Very few people would argue that bad behavior always results from bad intent. So it is puzzling that in Friday’s Peer Review, Veena Patel claims that “The coupling of neuroscience and law allows us to update our ethical system to understand that bad behavior isn’t always bad intention.” The apparently unexamined aspect of this notion that an ethical code is in need of updating is a bit disconcerting, as is the implication that we all are in need of top-down enlightenment. That’s because knowledge not only tends to diffuse power but can sometimes concentrate it, shrouding the insidious imposition of ideology behind a veneer of supposed objectivity.

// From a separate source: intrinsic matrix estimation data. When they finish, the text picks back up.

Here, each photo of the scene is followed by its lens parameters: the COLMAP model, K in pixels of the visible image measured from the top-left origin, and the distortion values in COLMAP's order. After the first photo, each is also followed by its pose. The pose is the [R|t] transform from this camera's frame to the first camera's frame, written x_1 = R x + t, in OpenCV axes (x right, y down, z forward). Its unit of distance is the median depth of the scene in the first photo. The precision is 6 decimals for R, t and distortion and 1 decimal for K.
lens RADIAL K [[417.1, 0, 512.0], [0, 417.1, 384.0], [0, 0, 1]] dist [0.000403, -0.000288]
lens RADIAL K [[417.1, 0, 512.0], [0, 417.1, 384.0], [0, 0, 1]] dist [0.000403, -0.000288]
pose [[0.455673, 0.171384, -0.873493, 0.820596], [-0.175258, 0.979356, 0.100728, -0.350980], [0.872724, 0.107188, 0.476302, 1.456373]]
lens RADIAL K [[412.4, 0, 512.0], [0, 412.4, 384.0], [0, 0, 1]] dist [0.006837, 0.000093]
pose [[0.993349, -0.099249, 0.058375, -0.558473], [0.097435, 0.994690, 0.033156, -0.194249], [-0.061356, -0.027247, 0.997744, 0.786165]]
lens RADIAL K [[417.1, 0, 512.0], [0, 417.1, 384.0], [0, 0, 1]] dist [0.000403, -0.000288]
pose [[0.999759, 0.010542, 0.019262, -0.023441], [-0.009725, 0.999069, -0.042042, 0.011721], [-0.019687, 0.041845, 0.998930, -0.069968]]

A case in point: Patel quotes neuroscientist David Eagleman, who says that “dealing with drug addiction through rehabilitation is a more humane and cost effective idea than mass incarceration of the addicted.” Doesn’t that depend on what we mean by “humane”? Notice that Eagleman doesn’t suggest that rehabilitation can or could be more humane than incarceration, he proclaims that it is so, without qualification.

But punishment is a strong disincentive to violate the law, and because no form of rehabilitation yet devised can demonstrate stellar success rates, a point Patel acknowledges, there is risk and a resultant measure of inhumanity inherent in failing to quarantine offenders, primarily in cases where incarcerated drug addicts have been convicted of violent crimes.

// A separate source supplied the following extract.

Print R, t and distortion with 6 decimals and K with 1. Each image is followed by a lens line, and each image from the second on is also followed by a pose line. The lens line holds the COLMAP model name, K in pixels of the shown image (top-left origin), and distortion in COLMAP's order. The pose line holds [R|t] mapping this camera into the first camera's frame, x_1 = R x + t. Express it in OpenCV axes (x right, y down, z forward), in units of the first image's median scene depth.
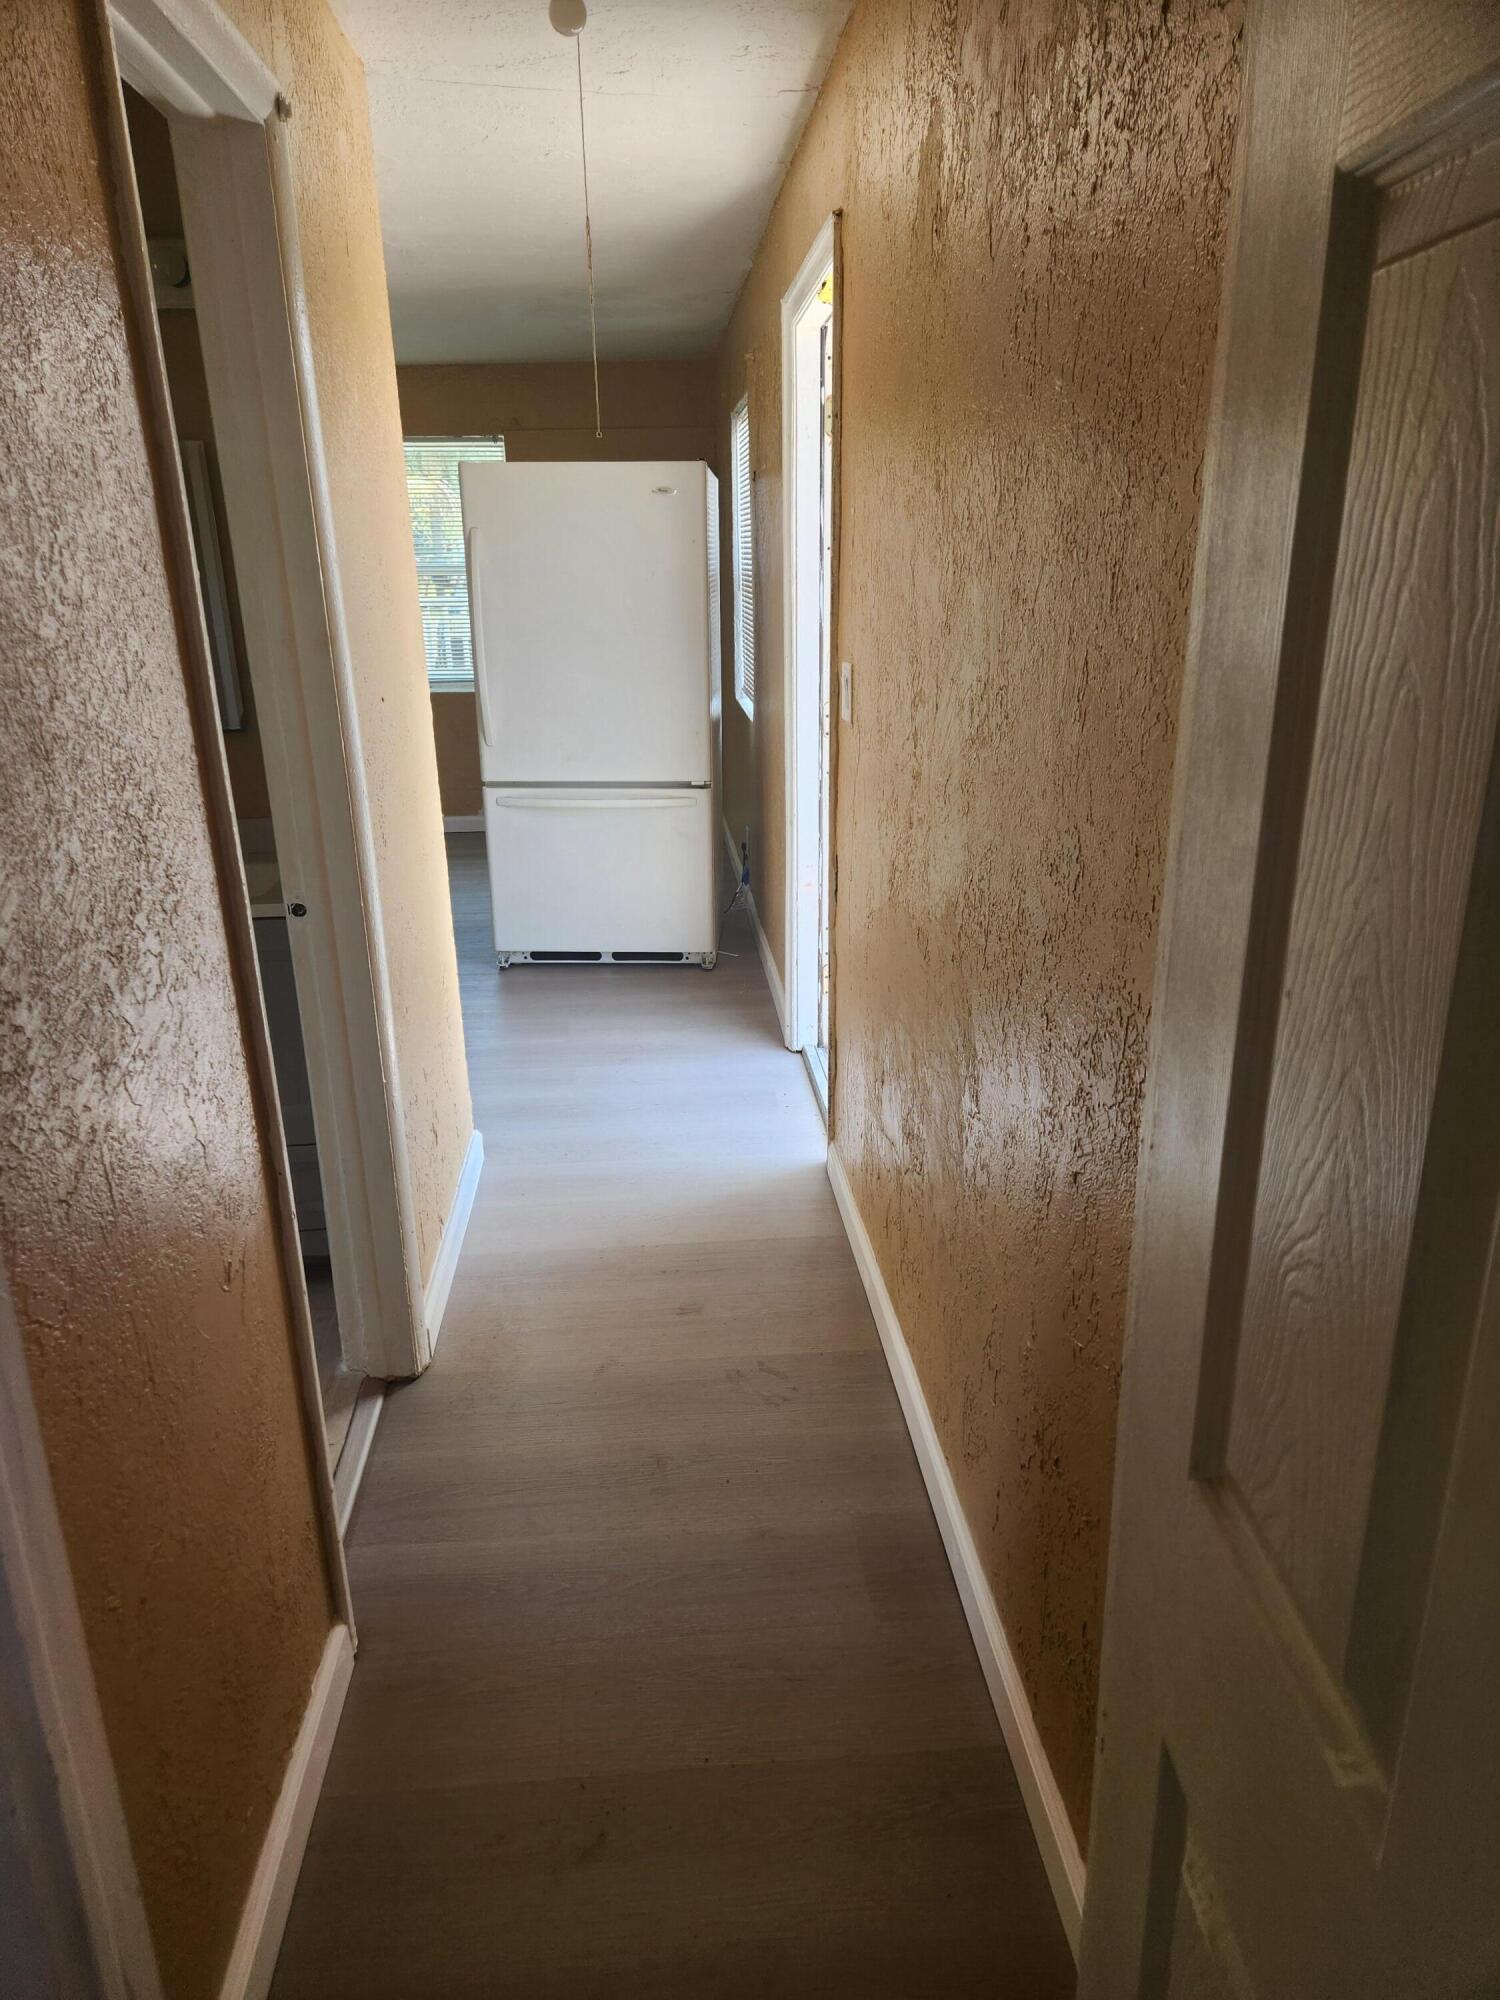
lens RADIAL K [[1322.9, 0, 747.6], [0, 1322.9, 997.8], [0, 0, 1]] dist [0.064507, -0.055688]
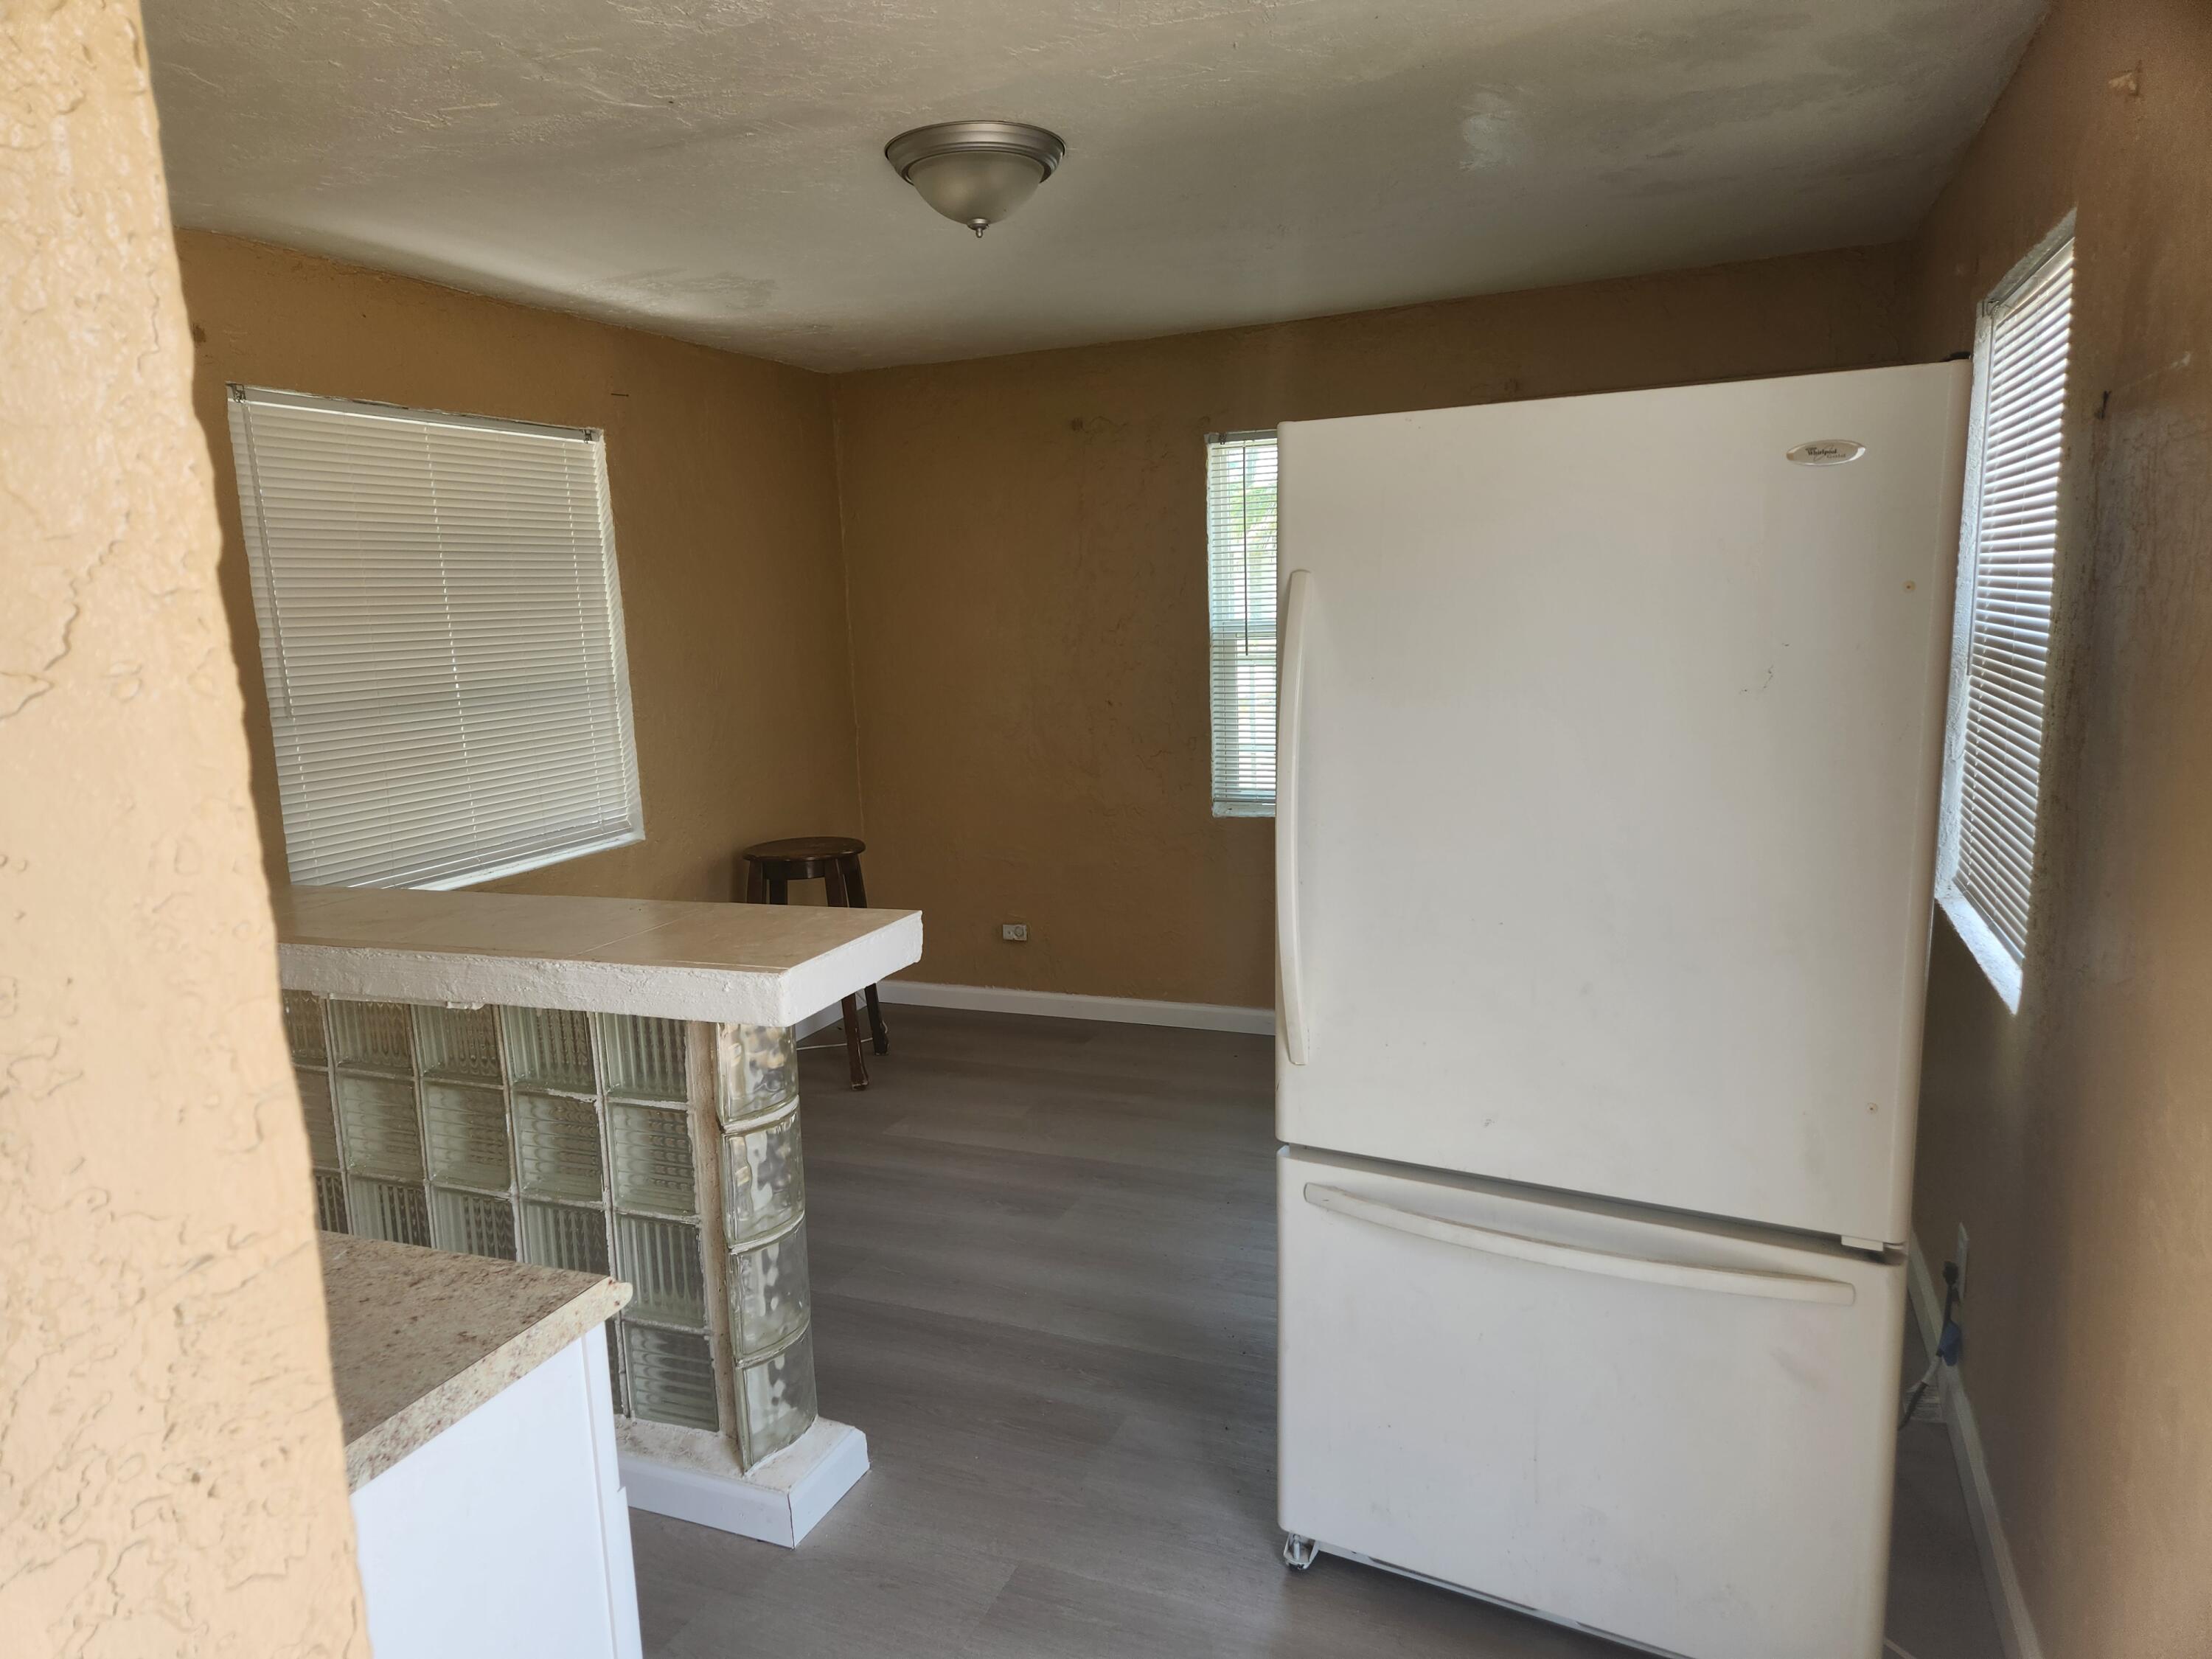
lens RADIAL K [[1463.1, 0, 1096.3], [0, 1463.1, 846.0], [0, 0, 1]] dist [0.064507, -0.055688]
pose [[0.888587, 0.067553, -0.453706, -0.046512], [-0.128822, 0.986041, -0.105485, -0.197221], [0.440247, 0.152180, 0.884886, 0.548925]]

Thus, in Eagleman’s thrall to the frontiers of progress, knowledge becomes ideology’s handmaiden. It is hard to envision that this tendency would not also be at play in any variety of the “socially conscious effort to develop methods of rehabilitation focused on fixing behavioral problems at their source” Patel calls for.

For some, this cheery proposition might conjure the most harrowing imagery from dystopian science fiction. However, a more prosaic indication that such catechismic pronouncements from the pulpits of academia can be self-serving is embedded in Eagleman’s call for less incarceration and more rehab. Because few would deny that academia is overwhelmingly socially liberal, it is highly likely that Eagleman and other influential academics who share his high estimation of rehab as an alternative to prison strongly support the firm separation of religion and state, abhorring government meddling in matters of private conscience.

Yet any court-ordered rehabilitation program operating in the United States is either some form of 12-step program or is designed to funnel supposed addicts in the direction of such a program, and all 12-step programs are God-based, requiring participants, or, more precisely, adherents, to give their life and their will over to a higher power, which is exactly what any endeavor to tinker inside the brains of the supposedly deviant is liable to amount to.